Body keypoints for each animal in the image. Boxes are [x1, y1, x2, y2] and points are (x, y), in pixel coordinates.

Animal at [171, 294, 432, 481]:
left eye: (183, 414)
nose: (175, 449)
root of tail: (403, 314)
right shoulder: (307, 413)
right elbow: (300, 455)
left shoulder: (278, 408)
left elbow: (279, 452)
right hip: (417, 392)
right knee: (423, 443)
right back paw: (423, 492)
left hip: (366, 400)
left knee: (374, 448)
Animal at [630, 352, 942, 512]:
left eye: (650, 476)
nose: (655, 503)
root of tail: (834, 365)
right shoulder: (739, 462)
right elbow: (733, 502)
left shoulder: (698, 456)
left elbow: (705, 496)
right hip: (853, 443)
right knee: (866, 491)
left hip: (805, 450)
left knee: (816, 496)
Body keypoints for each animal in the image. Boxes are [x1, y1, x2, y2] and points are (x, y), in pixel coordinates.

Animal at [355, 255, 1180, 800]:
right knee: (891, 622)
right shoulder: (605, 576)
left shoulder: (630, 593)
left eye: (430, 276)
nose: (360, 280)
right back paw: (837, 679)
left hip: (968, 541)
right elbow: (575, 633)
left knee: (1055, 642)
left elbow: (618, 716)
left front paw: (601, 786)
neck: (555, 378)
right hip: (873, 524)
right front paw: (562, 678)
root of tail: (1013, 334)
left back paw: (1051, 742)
---
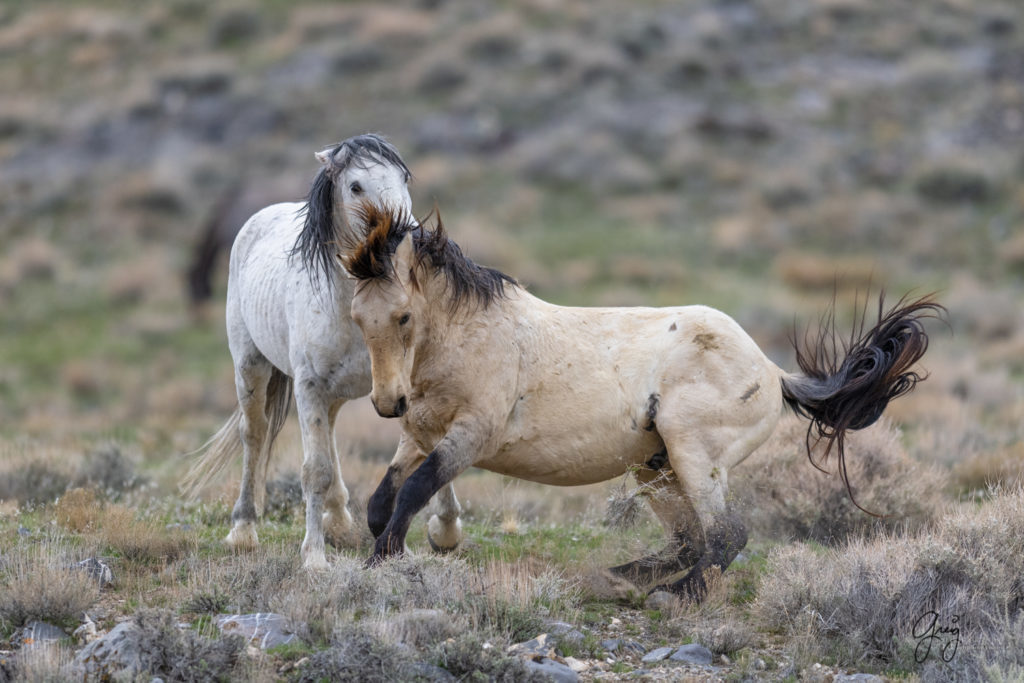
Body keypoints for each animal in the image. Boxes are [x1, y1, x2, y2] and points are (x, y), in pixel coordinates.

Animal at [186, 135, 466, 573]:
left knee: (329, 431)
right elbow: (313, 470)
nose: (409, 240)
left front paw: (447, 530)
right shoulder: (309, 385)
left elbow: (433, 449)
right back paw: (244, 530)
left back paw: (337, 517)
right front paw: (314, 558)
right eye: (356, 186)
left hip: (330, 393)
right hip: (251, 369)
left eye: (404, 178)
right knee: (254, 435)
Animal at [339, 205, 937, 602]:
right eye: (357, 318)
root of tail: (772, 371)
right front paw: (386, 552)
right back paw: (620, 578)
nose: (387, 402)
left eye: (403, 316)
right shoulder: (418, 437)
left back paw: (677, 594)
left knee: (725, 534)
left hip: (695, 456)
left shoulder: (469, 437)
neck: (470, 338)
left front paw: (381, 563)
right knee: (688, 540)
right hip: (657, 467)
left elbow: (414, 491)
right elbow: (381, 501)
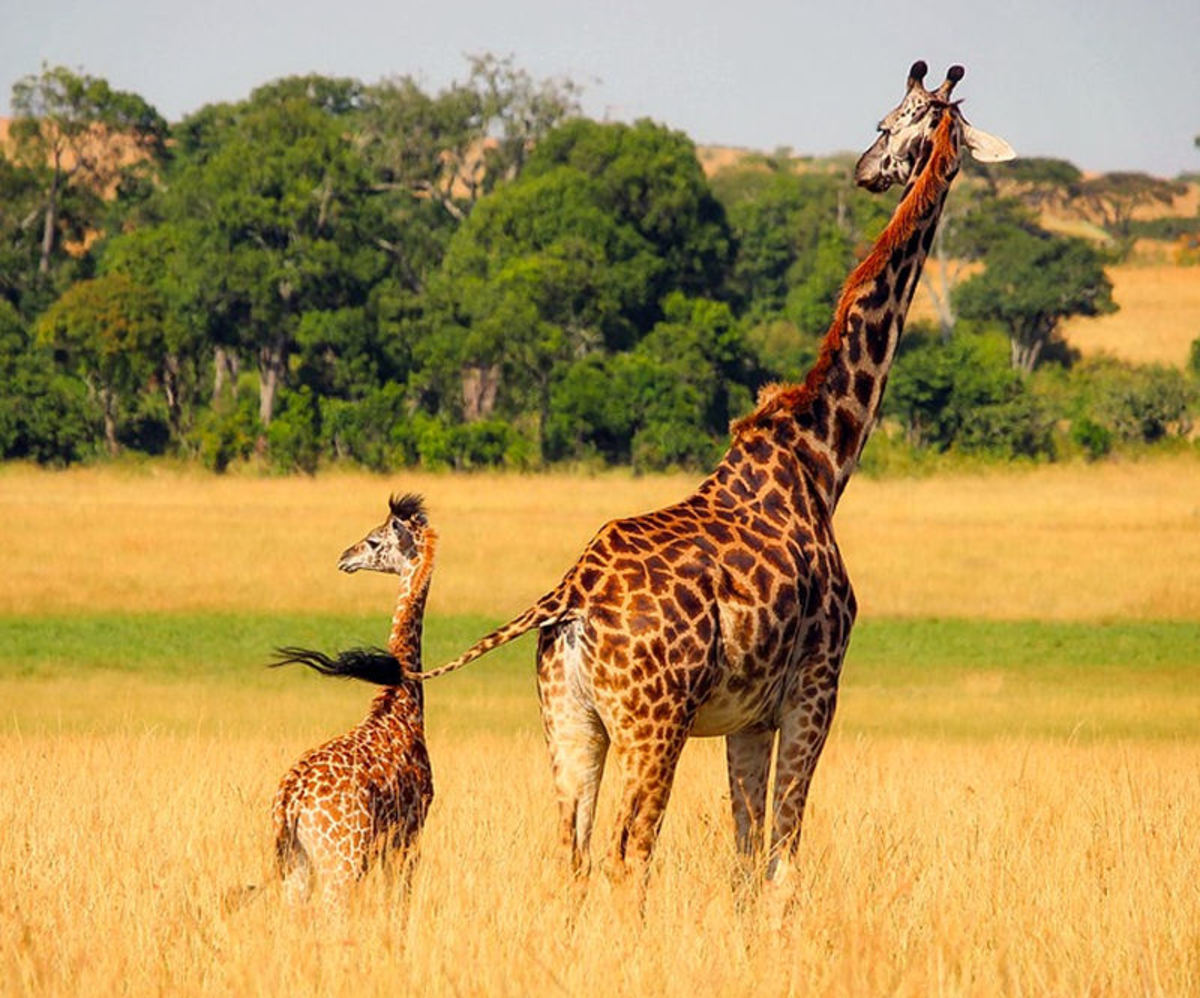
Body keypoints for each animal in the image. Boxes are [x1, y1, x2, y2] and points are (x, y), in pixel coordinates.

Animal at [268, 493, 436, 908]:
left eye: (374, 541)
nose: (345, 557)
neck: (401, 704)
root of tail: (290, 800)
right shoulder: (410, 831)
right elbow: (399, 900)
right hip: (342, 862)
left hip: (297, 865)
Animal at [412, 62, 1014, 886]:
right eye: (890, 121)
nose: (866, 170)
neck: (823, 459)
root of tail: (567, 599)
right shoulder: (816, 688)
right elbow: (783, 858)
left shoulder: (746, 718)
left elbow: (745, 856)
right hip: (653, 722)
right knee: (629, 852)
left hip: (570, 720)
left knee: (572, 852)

(EXERCISE INSTRUCTIONS): Copy all the lines from the data above that hold the word "tail".

(SOLUTION):
root of tail: (403, 314)
root of tail: (834, 365)
root of tail: (1013, 334)
root of tail: (772, 371)
root of tail: (290, 800)
root of tail: (567, 599)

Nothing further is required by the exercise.